Those toiling to balance the budget by the year 2002 liken the exercise to climbing Everest. Actually, it should be as easy as roller-skating downhill, given the sizzling economy, which is on the way to refuting Will’s Two Laws of Economic Understanding. They are: All news is economic news and all economic news is bad.
That is, everything, from the weather to whatever affects the public’s mood, affects economic behavior. And anything, from high employment to low imports, can be construed as evidence of underlying or impending difficulties. For example, manufacturing output has doubled since 1970, but because of improved productivity, manufacturing employment has declined slightly. There. Something to be sad about. Something to lead the evening news with.
However, it is difficult to discern the lead lining on today’s silver clouds. Last Wednesday the government said that last quarter the rambunctious economy grew at an annualized rate of 5.6 percent. Normally such good news would depress investors and the stock market because Alan Greenspan, sniffing “irrational exuberance” and the danger of inflation, might raise interest rates. Instead, the market jumped 46.96 points because inflation was still unseen even by Greenspan’s gimlet eye.
Twenty years ago inflation was considered democracy’s systemic disease: democracy caused inflation (with deficit spending) and could not inflict the pain necessary to halt it. But Reagan halted it by putting the country through the worst contraction since the Depression, and two years later carried 49 states.
Today many factors damper inflation: the competitive nature of a global economy; deregulation of domestic industries (trucking, banking, airlines, telecommunications, agriculture); weak upward pressure on wages (only one in seven workers is unionized); new shopping habits (eight years ago 37 percent of merchandise was purchased at discount stores; today about 50 percent is); quality improvements outstripping the price increases of products (The Economist notes that $7,000 buys a personal computer twice as powerful as a $4 million mainframe of 15 years ago). And there is room for new efficiencies in the economy, as with tort reform. (Girl Scouts must sell 80,000 boxes of cookies just to pay their liability insurance.)

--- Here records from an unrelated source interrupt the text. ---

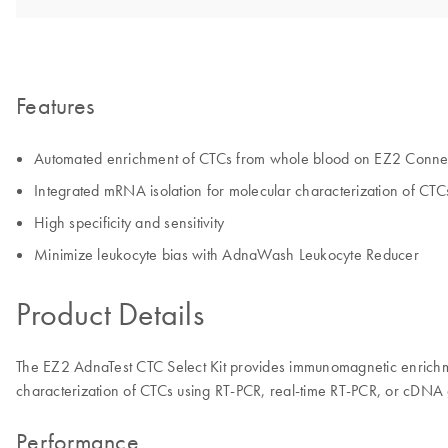
Features
Automated enrichment of CTCs from whole blood on EZ2 Conne
Integrated mRNA isolation for molecular characterization of CTC
High specificity and sensitivity
Minimize leukocyte bias with AdnaWash Leukocyte Reducer
Product Details
The EZ2 AdnaTest CTC Select Kit provides immunomagnetic enrichme
characterization of CTCs using RT-PCR, real-time RT-PCR, or cDNA 
Performance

Last quarter’s growth was fueled by a 6.4 percent surge in consumer spending, almost double the 3.4 percent increase of the previous quarter. The theory has been that aging baby boomers, concerned about the parlous condition of Social Security, would save more and consume less. Now comes the “wealth effect” of the rising stock market that has increased in value $3 trillion since 1994. Forty percent of Americans now own stock, and economists calculate, perhaps conservatively, that for every dollar the market increases in value, three cents spills into consumption. That means a $90 billion increase in consumption since 1994.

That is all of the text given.